TAY BAK KOI
1939–2005, Singapore

Name TAY BAK KOI
Birth 1939, Singapore
Died 2005, Singapore

Tay Bak Koi,born in Singapore 1939 - died in 2005,was an artist renowned for his portrayals of fishing villages, kampung scenes and urban landscapes.
He specialised in oil and watercolour and his works have been exhibited extensively in Singapore and various other countries, including Malaysia, Hong Kong, Japan, Australia, Germany and the United States.
His style tended toward a blend of realism and fantasy, and he was known for his recurring stylised imagery of the buffalo. In 1970, he was commissioned to produce 300 works for the Hilton Hotel in Singapore.

Artistic Beginnings
Tay's talent for drawing was discovered by his father's friend, who subsequently enrolled him in the Nanyang Academy of Fine Arts in 1957. His teacher, the late Cheong Soo Pieng, taught him to appreciate existing works of art in new ways and to challenge conventional art forms.

Having a rebellious streak, Tay soon became dissatisfied with the structural rigidity and formal instructional methods of the school. Not surprisingly, he spent much of the duration of his three-year course earning a living selling crabs at a market stall while experimenting with oils and watercolours at the same time. He was convinced that his lifelong career would involve the arts, specifically as an artist, but he was also aware that he would develop as an artist only if he had a distinctive style.

Stylistic Conventions
Although Tay's art was seldom described as radical, it was not conformist either. He eschewed blind deference to Western art forms and theories. His regular buyers have claimed that they can recognise his artwork from a distance.

His distinctive style was largely attributable to his dexterity in merging fantasy with realism.
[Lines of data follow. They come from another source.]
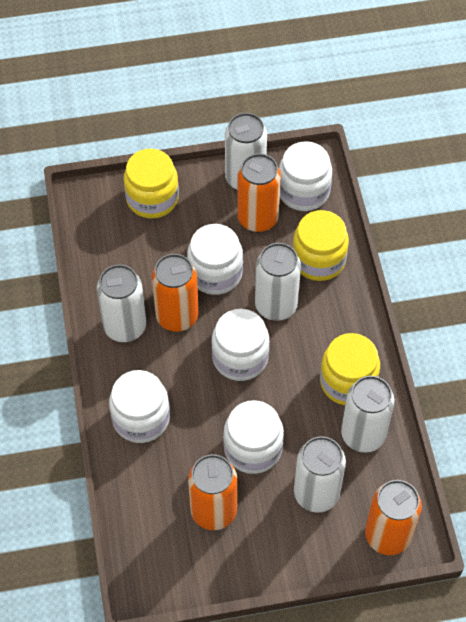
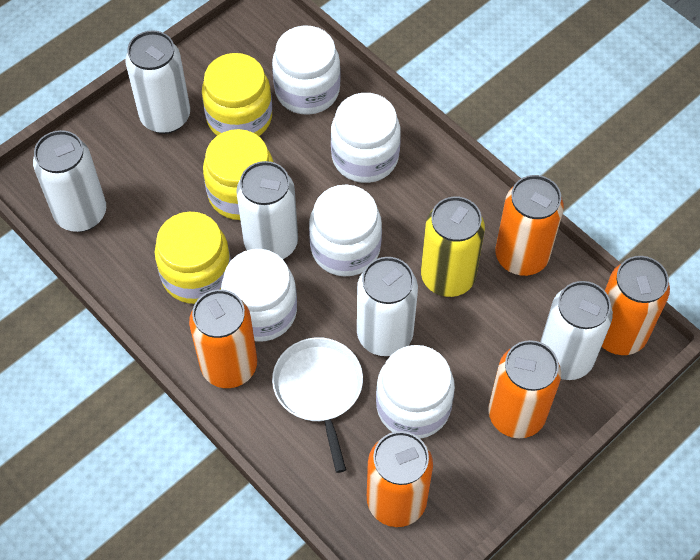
orange can: 4 -> 5
white pan: 0 -> 1
yellow can: 0 -> 1

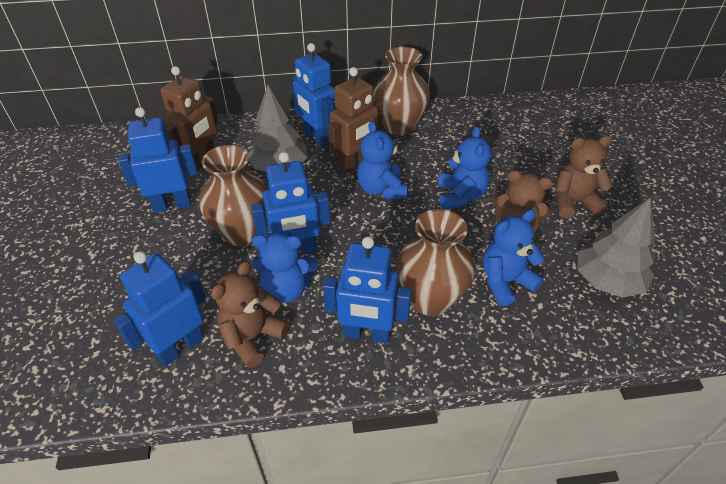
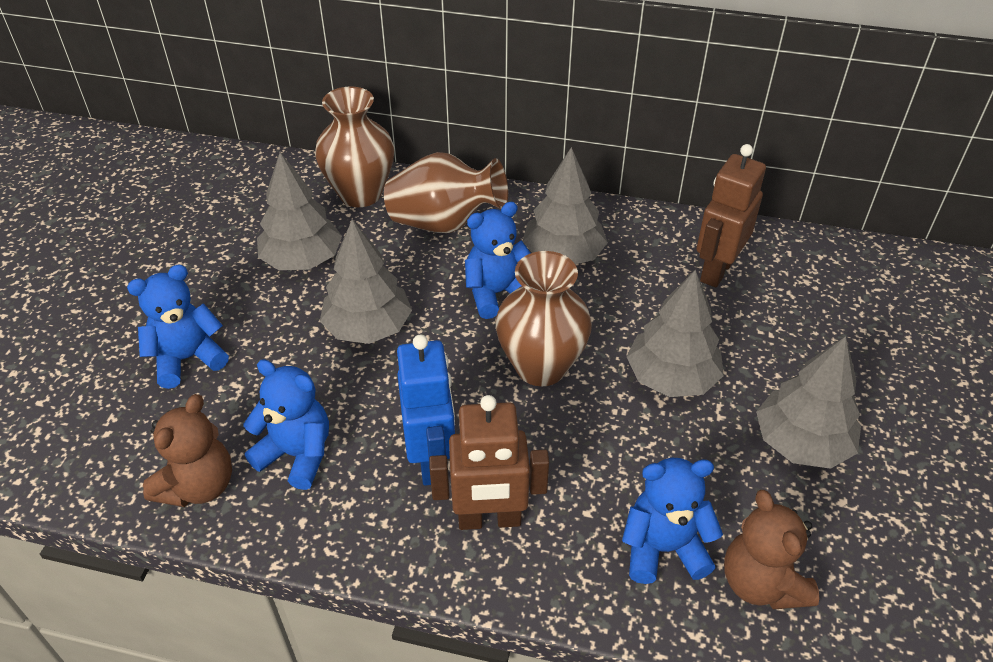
blue robot: 5 -> 1
brown teddy bear: 3 -> 2
grey tree: 2 -> 5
For example, when depicting urban landscapes, he tended to disrupt the realistic mise-en-scène with fantasy and fairytale-like interjections that emphasised the crisscrossing of urban lines and subtle nuances of urban lifestyle. While he placed emphasis on the observable reality, he engaged in a process of elimination and distortion in order to reduce complex forms to their basic shapes. The result was a keen appreciation and presentation of the two-dimensional aspect of painted surfaces.
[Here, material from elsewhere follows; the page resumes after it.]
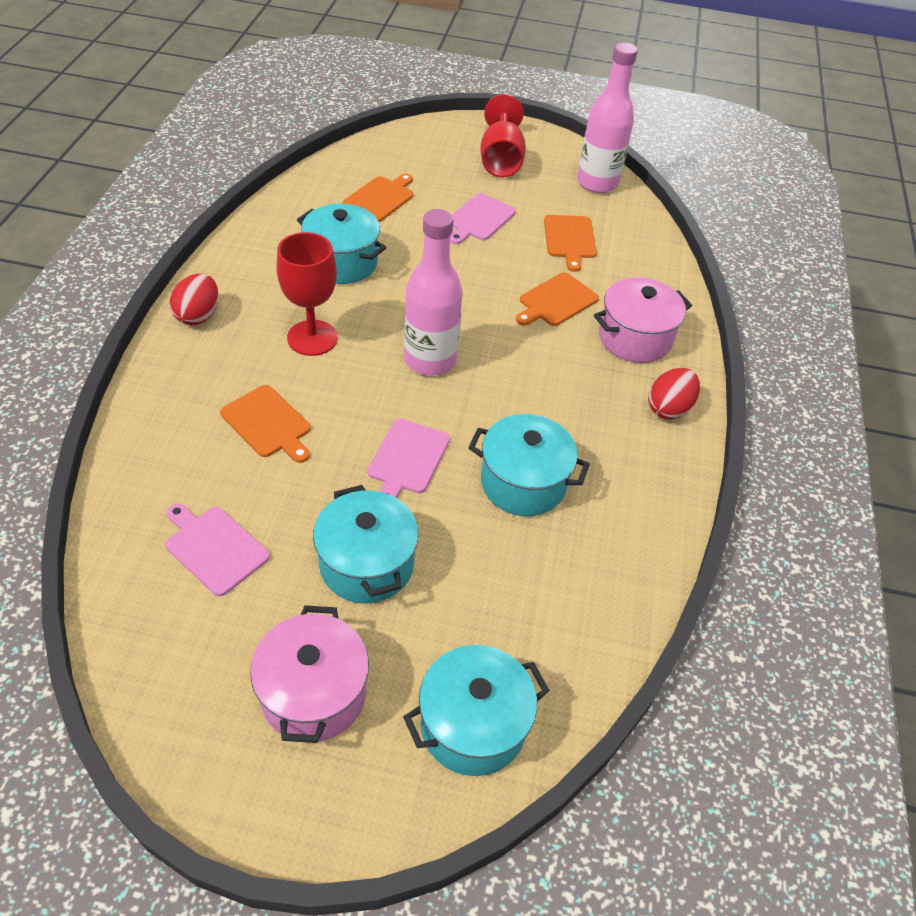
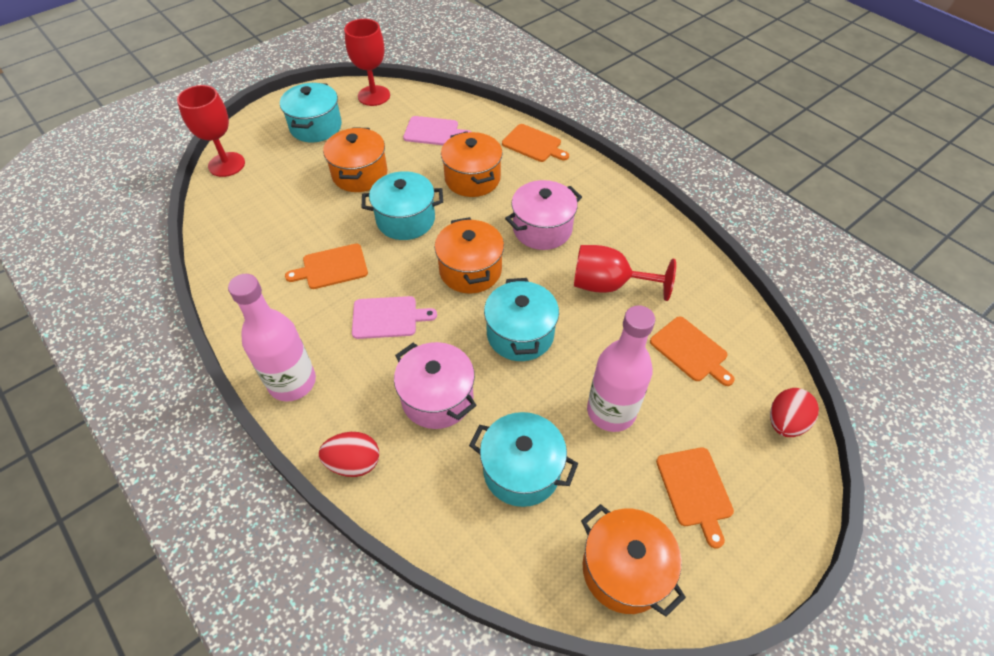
orange pot: 0 -> 4
pink cutting board: 3 -> 2
red goblet: 2 -> 3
He also displayed a deep appreciation of colours and attention to rich textural surfaces, decorative details and acute linework. He used colours sparingly in some of his works, playing on the resonances and complexities of the main cool hues like blues and greens and punctuating them with spots of bright colours. In others, he allowed his colours to emerge in a riotous burst of vivid reds, yellows and blues. In his representations of the Singapore River, he chose to focus on muted tones of greys and browns.

A recurring motif in Tay's works was that of the stylised buffalo, represented by a basic cut-out shape of a massive humped body supported by a pair of inverted V-shaped legs and a small head adorned with two elegantly-curved horns.